## WHAT THE TASK REQUIRES
Check each line of the material for the string "this", and copy the lines that have it.

## EXCERPTED DATA
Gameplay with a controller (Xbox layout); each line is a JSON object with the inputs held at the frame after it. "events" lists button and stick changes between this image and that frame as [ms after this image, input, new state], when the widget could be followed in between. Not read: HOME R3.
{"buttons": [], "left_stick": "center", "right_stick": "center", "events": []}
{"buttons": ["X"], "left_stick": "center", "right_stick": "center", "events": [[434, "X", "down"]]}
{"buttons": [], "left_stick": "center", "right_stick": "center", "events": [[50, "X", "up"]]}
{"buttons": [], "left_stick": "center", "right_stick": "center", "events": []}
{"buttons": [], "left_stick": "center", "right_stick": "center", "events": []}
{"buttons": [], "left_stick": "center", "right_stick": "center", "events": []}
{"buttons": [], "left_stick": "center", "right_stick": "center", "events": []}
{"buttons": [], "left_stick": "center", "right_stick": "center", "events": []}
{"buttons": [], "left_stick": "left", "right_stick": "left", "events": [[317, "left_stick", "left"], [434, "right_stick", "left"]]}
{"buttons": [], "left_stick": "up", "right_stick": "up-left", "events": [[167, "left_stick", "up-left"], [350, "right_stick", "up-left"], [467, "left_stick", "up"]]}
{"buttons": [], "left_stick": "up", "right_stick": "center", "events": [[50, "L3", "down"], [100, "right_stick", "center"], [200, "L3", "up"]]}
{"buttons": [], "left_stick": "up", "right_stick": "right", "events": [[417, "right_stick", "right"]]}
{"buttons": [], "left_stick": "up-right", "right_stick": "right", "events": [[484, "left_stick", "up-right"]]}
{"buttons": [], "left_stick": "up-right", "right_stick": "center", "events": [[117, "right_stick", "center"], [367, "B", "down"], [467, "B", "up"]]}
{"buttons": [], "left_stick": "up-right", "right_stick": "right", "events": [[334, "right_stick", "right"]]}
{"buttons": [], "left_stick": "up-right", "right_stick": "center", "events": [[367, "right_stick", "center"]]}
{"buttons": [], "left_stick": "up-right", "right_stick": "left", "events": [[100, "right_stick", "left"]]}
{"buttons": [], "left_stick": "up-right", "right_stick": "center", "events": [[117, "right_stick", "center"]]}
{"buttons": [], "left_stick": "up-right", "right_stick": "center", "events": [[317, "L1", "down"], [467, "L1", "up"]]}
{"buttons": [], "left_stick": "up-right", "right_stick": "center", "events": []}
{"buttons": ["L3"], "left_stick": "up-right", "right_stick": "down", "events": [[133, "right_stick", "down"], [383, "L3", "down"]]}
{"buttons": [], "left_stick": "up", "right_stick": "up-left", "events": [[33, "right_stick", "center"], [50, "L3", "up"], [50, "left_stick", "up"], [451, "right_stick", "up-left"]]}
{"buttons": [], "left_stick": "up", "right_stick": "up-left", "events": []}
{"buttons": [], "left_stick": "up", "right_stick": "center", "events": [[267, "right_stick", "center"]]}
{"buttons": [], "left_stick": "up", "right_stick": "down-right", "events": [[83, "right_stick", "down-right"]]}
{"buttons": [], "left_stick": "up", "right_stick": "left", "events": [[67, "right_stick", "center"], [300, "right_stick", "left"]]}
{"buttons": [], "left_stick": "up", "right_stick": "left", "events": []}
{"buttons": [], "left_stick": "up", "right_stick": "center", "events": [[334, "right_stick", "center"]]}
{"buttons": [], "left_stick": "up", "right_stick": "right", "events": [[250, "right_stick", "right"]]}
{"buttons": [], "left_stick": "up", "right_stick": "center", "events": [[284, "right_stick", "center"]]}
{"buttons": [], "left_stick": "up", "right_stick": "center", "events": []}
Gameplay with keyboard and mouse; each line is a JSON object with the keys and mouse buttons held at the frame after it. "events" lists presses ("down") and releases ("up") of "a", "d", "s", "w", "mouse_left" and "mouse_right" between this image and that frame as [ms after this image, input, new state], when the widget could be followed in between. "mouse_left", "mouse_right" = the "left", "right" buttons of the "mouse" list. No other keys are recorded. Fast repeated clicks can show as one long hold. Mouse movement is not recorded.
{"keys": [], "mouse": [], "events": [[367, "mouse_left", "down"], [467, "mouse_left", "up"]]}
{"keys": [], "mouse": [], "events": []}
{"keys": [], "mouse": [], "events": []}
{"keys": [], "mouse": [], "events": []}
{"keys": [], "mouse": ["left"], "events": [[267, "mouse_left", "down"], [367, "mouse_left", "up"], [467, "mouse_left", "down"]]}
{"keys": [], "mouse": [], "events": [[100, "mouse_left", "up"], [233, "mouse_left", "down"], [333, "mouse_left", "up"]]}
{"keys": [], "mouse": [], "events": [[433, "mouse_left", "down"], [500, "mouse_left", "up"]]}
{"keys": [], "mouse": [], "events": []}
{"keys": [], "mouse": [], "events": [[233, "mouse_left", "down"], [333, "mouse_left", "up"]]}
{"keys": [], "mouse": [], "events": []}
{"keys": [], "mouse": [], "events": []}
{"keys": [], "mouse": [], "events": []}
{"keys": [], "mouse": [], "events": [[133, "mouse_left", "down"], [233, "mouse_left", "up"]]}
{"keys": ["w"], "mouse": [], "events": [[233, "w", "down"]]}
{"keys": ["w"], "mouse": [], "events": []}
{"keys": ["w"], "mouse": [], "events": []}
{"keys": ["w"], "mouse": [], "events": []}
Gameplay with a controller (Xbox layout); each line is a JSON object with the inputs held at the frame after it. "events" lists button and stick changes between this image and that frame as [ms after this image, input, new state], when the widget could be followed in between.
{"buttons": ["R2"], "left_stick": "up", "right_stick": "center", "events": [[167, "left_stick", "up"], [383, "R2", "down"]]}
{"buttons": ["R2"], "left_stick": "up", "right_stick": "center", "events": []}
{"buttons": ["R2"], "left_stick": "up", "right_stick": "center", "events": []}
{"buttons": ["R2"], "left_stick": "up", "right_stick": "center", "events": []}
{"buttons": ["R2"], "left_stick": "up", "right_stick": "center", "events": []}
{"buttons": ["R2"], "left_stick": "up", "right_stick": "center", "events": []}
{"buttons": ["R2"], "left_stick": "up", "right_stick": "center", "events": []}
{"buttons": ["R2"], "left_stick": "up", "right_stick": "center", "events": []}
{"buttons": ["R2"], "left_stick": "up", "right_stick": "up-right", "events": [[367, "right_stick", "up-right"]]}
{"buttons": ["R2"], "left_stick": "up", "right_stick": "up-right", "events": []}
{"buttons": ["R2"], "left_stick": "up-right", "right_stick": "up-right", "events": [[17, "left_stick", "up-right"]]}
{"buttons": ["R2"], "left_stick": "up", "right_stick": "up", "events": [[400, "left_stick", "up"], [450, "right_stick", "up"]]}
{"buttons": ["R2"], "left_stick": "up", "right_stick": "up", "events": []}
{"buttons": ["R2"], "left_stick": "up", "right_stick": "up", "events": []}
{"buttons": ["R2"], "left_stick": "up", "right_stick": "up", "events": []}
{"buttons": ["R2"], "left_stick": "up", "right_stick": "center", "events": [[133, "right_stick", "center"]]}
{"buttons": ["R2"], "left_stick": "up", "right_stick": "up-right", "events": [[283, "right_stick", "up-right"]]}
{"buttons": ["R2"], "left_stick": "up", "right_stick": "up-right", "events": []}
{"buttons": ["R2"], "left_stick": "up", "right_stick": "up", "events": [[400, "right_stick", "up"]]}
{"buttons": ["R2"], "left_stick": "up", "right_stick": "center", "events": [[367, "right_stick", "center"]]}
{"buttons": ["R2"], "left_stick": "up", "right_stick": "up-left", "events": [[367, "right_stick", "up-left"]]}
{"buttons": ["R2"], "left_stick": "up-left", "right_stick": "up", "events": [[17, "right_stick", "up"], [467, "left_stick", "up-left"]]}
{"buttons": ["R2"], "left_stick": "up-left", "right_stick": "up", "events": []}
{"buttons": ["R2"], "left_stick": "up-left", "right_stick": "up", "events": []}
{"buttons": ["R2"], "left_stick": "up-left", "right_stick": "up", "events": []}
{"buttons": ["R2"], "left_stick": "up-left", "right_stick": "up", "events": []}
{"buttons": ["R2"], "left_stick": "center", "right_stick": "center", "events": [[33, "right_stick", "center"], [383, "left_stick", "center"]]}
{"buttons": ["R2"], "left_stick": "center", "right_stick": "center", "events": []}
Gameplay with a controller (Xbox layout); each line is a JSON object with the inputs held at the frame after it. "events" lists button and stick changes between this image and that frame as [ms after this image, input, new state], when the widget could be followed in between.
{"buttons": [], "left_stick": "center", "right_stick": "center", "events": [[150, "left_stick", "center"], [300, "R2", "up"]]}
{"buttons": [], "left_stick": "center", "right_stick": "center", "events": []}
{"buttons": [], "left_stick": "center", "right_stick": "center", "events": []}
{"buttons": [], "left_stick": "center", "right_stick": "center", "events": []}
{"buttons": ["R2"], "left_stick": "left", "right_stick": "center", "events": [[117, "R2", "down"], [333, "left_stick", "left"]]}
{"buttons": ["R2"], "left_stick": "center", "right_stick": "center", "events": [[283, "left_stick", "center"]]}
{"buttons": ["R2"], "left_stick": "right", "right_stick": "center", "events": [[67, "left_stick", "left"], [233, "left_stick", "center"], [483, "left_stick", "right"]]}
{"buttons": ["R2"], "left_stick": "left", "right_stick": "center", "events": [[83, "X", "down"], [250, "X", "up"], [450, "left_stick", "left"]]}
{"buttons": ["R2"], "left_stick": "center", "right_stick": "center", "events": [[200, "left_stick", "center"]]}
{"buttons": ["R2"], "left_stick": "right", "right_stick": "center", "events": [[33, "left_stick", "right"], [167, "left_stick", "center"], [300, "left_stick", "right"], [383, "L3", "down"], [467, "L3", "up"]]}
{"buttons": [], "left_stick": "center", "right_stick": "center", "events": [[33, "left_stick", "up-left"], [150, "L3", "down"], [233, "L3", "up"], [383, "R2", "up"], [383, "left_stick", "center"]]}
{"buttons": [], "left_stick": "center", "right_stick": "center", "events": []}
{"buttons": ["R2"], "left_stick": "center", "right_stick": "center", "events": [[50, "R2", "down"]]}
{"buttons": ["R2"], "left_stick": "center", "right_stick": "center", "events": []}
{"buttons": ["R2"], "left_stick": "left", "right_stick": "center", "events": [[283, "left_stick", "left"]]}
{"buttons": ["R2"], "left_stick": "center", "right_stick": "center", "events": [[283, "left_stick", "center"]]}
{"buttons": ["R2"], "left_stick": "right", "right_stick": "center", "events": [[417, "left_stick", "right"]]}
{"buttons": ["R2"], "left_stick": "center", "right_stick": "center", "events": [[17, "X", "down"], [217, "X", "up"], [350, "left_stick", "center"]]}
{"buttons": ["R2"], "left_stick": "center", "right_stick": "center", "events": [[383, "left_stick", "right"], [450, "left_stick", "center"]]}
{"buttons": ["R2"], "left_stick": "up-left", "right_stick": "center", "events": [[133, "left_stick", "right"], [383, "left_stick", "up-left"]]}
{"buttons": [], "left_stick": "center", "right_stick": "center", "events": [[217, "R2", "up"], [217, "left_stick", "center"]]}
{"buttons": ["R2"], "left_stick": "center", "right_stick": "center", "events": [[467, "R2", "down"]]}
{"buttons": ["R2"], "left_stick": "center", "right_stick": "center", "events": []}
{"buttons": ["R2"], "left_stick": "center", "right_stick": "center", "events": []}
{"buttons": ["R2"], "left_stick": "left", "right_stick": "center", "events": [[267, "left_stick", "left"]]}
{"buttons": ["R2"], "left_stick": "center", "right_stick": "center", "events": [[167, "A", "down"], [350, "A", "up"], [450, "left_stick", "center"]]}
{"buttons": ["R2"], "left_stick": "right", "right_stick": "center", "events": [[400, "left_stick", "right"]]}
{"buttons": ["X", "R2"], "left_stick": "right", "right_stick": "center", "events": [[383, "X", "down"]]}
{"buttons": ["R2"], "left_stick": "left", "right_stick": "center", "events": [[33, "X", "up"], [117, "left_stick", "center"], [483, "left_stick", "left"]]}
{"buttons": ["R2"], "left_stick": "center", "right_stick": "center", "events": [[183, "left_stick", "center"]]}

## TASK RESPONSE
Gameplay with a controller (Xbox layout); each line is a JSON object with the inputs held at the frame after it. "events" lists button and stick changes between this image and that frame as [ms after this image, input, new state], when the widget could be followed in between. Not read: HOME R3.
Gameplay with keyboard and mouse; each line is a JSON object with the keys and mouse buttons held at the frame after it. "events" lists presses ("down") and releases ("up") of "a", "d", "s", "w", "mouse_left" and "mouse_right" between this image and that frame as [ms after this image, input, new state], when the widget could be followed in between. "mouse_left", "mouse_right" = the "left", "right" buttons of the "mouse" list. No other keys are recorded. Fast repeated clicks can show as one long hold. Mouse movement is not recorded.
Gameplay with a controller (Xbox layout); each line is a JSON object with the inputs held at the frame after it. "events" lists button and stick changes between this image and that frame as [ms after this image, input, new state], when the widget could be followed in between.
Gameplay with a controller (Xbox layout); each line is a JSON object with the inputs held at the frame after it. "events" lists button and stick changes between this image and that frame as [ms after this image, input, new state], when the widget could be followed in between.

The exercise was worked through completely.